Ugh. What a hassle. Buy a USB drive enclosure for $40 and do what I describe
on my web page or something similar. Find a friend or buy hosting and send
rdiff-backups off-site.
> (1) So if you are using RAID 1, can I infer that you believe the threat of
> hardware failure is greater than that of hackers or viruses or other
> destructive software (like accidentally typing fdisk)?
I guess it's user-dependent ;0
In my case, dumb things like 'rm -rf' from the wrong directory are 4x more
likely than getting hacked, but still less likely than drive failure.
> (2) I was told it is not effective to have half a RAID1 set powered down 99%
> of the time (which is what I wanted to do so no hacker could access my
> backup). Is this true?
My way of creating hacker-resistant backups:
I didn't specify this on my site, but an additional step I take is to softlink
to a separate partition, directories I have changed from the Debian install.
For example, /etc/exim4 is softlinked to /home/ha-dirs/exim4.

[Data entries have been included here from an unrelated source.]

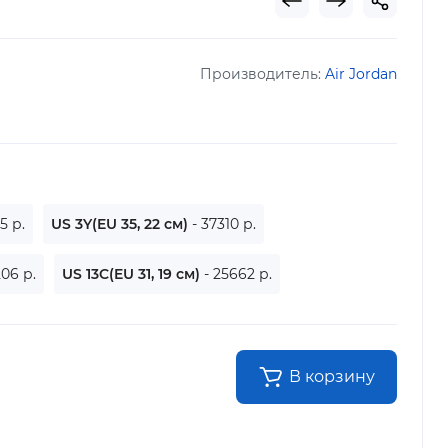
Производитель:
Air Jordan
5 р.
US 3Y(EU 35, 22 см)
- 37310 р.
206 р.
US 13C(EU 31, 19 см)
- 25662 р.
В корзину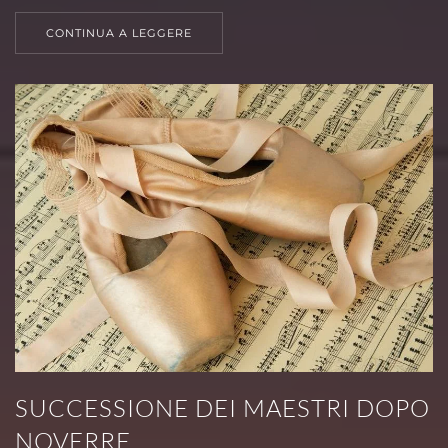
CONTINUA A LEGGERE
SUCCESSIONE DEI MAESTRI DOPO
NOVERRE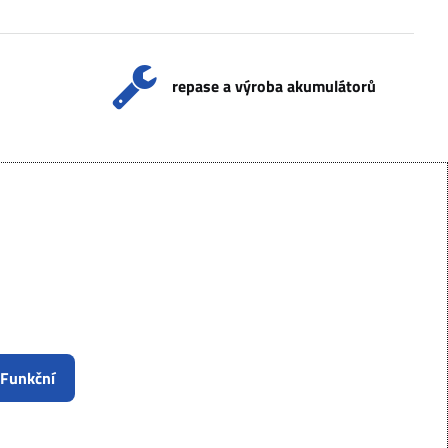
repase a výroba akumulátorů
 Funkční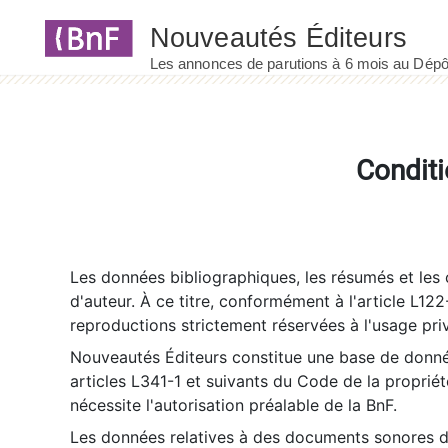
Panneau de gestion des cookies
Conditi
Les données bibliographiques, les résumés et les c
d'auteur. À ce titre, conformément à l'article L122
reproductions strictement réservées à l'usage priv
Nouveautés Éditeurs constitue une base de donnée
articles L341-1 et suivants du Code de la propriété 
nécessite l'autorisation préalable de la BnF.
Les données relatives à des documents sonores dé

Then I just need to backup the results of "dpkg --get-selections '*'" and the
/home/ha-partition. This has two main benefits: it is much much smaller than
/, if I get hacked the recovery is less painful (just reinstall Debian,
manually verify that the /home/ha-dirs partition doesn't have nefarious things
on it, set that partition noexec, and go). The downside is creating the
symlinks, I have that automated, but the scripts aren't fit for public
consumption. I started doing this when I had a very small drbd network RAID
and didn't have enough room for /. I liked it so much that I kept doing it
even after I switched to normal Linux RAID-1.